**Task to complete**:
The records should be copied out again with no alteration.

(Data excerpts)
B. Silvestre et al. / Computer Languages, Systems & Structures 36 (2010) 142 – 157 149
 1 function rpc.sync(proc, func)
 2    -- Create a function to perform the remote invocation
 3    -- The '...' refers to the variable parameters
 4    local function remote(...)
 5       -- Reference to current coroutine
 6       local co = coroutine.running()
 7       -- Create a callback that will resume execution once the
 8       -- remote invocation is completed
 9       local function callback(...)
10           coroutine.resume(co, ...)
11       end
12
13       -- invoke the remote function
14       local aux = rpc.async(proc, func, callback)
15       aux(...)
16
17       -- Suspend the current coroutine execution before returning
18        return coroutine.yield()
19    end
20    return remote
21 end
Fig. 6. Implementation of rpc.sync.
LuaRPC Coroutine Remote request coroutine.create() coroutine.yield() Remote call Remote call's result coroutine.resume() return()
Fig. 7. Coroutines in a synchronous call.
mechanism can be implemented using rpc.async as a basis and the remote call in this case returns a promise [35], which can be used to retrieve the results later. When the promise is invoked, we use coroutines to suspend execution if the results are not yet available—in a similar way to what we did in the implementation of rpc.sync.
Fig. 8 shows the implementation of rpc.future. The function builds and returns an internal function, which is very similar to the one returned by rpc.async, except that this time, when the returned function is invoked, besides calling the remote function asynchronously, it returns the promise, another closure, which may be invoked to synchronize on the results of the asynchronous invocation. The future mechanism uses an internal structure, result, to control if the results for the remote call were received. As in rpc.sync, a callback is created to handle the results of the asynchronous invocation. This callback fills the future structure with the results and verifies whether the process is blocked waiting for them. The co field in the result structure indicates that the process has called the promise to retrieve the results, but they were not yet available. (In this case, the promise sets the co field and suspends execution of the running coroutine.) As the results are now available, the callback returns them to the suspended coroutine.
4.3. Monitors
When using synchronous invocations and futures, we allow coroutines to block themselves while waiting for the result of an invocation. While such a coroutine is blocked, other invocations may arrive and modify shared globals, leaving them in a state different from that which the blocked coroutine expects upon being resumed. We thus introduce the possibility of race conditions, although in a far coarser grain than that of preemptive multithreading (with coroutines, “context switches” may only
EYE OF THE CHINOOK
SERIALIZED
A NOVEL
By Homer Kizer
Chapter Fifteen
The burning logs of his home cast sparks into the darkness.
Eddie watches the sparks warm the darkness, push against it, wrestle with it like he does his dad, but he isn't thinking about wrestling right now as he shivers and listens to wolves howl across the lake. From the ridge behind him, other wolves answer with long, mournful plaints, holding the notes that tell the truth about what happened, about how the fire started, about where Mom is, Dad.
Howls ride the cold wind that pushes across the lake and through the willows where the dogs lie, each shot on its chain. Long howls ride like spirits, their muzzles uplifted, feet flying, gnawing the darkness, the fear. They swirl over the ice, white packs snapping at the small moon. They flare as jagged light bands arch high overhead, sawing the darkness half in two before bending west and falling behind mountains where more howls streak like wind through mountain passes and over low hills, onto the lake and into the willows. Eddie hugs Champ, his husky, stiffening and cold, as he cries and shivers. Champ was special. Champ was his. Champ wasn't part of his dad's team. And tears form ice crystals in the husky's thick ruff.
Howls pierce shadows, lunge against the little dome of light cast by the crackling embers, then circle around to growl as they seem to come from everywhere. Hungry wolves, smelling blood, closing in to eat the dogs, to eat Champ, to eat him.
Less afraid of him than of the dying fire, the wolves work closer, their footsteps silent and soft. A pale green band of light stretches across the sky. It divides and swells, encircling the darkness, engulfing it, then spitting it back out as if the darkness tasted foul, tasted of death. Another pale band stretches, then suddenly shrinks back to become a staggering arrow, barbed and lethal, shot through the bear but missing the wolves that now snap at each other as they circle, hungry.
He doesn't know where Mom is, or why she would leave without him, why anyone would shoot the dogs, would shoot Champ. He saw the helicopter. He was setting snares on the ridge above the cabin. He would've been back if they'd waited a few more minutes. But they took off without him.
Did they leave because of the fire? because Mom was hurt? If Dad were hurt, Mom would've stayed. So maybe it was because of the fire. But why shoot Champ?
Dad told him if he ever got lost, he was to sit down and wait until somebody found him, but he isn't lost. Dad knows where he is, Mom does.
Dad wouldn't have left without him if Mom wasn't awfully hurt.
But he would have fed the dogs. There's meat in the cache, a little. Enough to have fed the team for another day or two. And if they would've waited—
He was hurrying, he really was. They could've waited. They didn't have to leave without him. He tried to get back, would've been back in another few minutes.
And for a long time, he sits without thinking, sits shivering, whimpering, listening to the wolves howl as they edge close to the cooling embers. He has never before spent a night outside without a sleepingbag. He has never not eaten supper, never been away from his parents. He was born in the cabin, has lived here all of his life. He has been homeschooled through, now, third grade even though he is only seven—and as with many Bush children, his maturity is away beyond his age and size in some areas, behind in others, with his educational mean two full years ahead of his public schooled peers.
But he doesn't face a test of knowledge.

**Solution for this task**:
B. Silvestre et al. / Computer Languages, Systems & Structures 36 (2010) 142 – 157 149
 1 function rpc.sync(proc, func)
 2    -- Create a function to perform the remote invocation
 3    -- The '...' refers to the variable parameters
 4    local function remote(...)
 5       -- Reference to current coroutine
 6       local co = coroutine.running()
 7       -- Create a callback that will resume execution once the
 8       -- remote invocation is completed
 9       local function callback(...)
10           coroutine.resume(co, ...)
11       end
12
13       -- invoke the remote function
14       local aux = rpc.async(proc, func, callback)
15       aux(...)
16
17       -- Suspend the current coroutine execution before returning
18        return coroutine.yield()
19    end
20    return remote
21 end
Fig. 6. Implementation of rpc.sync.
LuaRPC Coroutine Remote request coroutine.create() coroutine.yield() Remote call Remote call's result coroutine.resume() return()
Fig. 7. Coroutines in a synchronous call.
mechanism can be implemented using rpc.async as a basis and the remote call in this case returns a promise [35], which can be used to retrieve the results later. When the promise is invoked, we use coroutines to suspend execution if the results are not yet available—in a similar way to what we did in the implementation of rpc.sync.
Fig. 8 shows the implementation of rpc.future. The function builds and returns an internal function, which is very similar to the one returned by rpc.async, except that this time, when the returned function is invoked, besides calling the remote function asynchronously, it returns the promise, another closure, which may be invoked to synchronize on the results of the asynchronous invocation. The future mechanism uses an internal structure, result, to control if the results for the remote call were received. As in rpc.sync, a callback is created to handle the results of the asynchronous invocation. This callback fills the future structure with the results and verifies whether the process is blocked waiting for them. The co field in the result structure indicates that the process has called the promise to retrieve the results, but they were not yet available. (In this case, the promise sets the co field and suspends execution of the running coroutine.) As the results are now available, the callback returns them to the suspended coroutine.
4.3. Monitors
When using synchronous invocations and futures, we allow coroutines to block themselves while waiting for the result of an invocation. While such a coroutine is blocked, other invocations may arrive and modify shared globals, leaving them in a state different from that which the blocked coroutine expects upon being resumed. We thus introduce the possibility of race conditions, although in a far coarser grain than that of preemptive multithreading (with coroutines, “context switches” may only
EYE OF THE CHINOOK
SERIALIZED
A NOVEL
By Homer Kizer
Chapter Fifteen
The burning logs of his home cast sparks into the darkness.
Eddie watches the sparks warm the darkness, push against it, wrestle with it like he does his dad, but he isn't thinking about wrestling right now as he shivers and listens to wolves howl across the lake. From the ridge behind him, other wolves answer with long, mournful plaints, holding the notes that tell the truth about what happened, about how the fire started, about where Mom is, Dad.
Howls ride the cold wind that pushes across the lake and through the willows where the dogs lie, each shot on its chain. Long howls ride like spirits, their muzzles uplifted, feet flying, gnawing the darkness, the fear. They swirl over the ice, white packs snapping at the small moon. They flare as jagged light bands arch high overhead, sawing the darkness half in two before bending west and falling behind mountains where more howls streak like wind through mountain passes and over low hills, onto the lake and into the willows. Eddie hugs Champ, his husky, stiffening and cold, as he cries and shivers. Champ was special. Champ was his. Champ wasn't part of his dad's team. And tears form ice crystals in the husky's thick ruff.
Howls pierce shadows, lunge against the little dome of light cast by the crackling embers, then circle around to growl as they seem to come from everywhere. Hungry wolves, smelling blood, closing in to eat the dogs, to eat Champ, to eat him.
Less afraid of him than of the dying fire, the wolves work closer, their footsteps silent and soft. A pale green band of light stretches across the sky. It divides and swells, encircling the darkness, engulfing it, then spitting it back out as if the darkness tasted foul, tasted of death. Another pale band stretches, then suddenly shrinks back to become a staggering arrow, barbed and lethal, shot through the bear but missing the wolves that now snap at each other as they circle, hungry.
He doesn't know where Mom is, or why she would leave without him, why anyone would shoot the dogs, would shoot Champ. He saw the helicopter. He was setting snares on the ridge above the cabin. He would've been back if they'd waited a few more minutes. But they took off without him.
Did they leave because of the fire? because Mom was hurt? If Dad were hurt, Mom would've stayed. So maybe it was because of the fire. But why shoot Champ?
Dad told him if he ever got lost, he was to sit down and wait until somebody found him, but he isn't lost. Dad knows where he is, Mom does.
Dad wouldn't have left without him if Mom wasn't awfully hurt.
But he would have fed the dogs. There's meat in the cache, a little. Enough to have fed the team for another day or two. And if they would've waited—
He was hurrying, he really was. They could've waited. They didn't have to leave without him. He tried to get back, would've been back in another few minutes.
And for a long time, he sits without thinking, sits shivering, whimpering, listening to the wolves howl as they edge close to the cooling embers. He has never before spent a night outside without a sleepingbag. He has never not eaten supper, never been away from his parents. He was born in the cabin, has lived here all of his life. He has been homeschooled through, now, third grade even though he is only seven—and as with many Bush children, his maturity is away beyond his age and size in some areas, behind in others, with his educational mean two full years ahead of his public schooled peers.
But he doesn't face a test of knowledge.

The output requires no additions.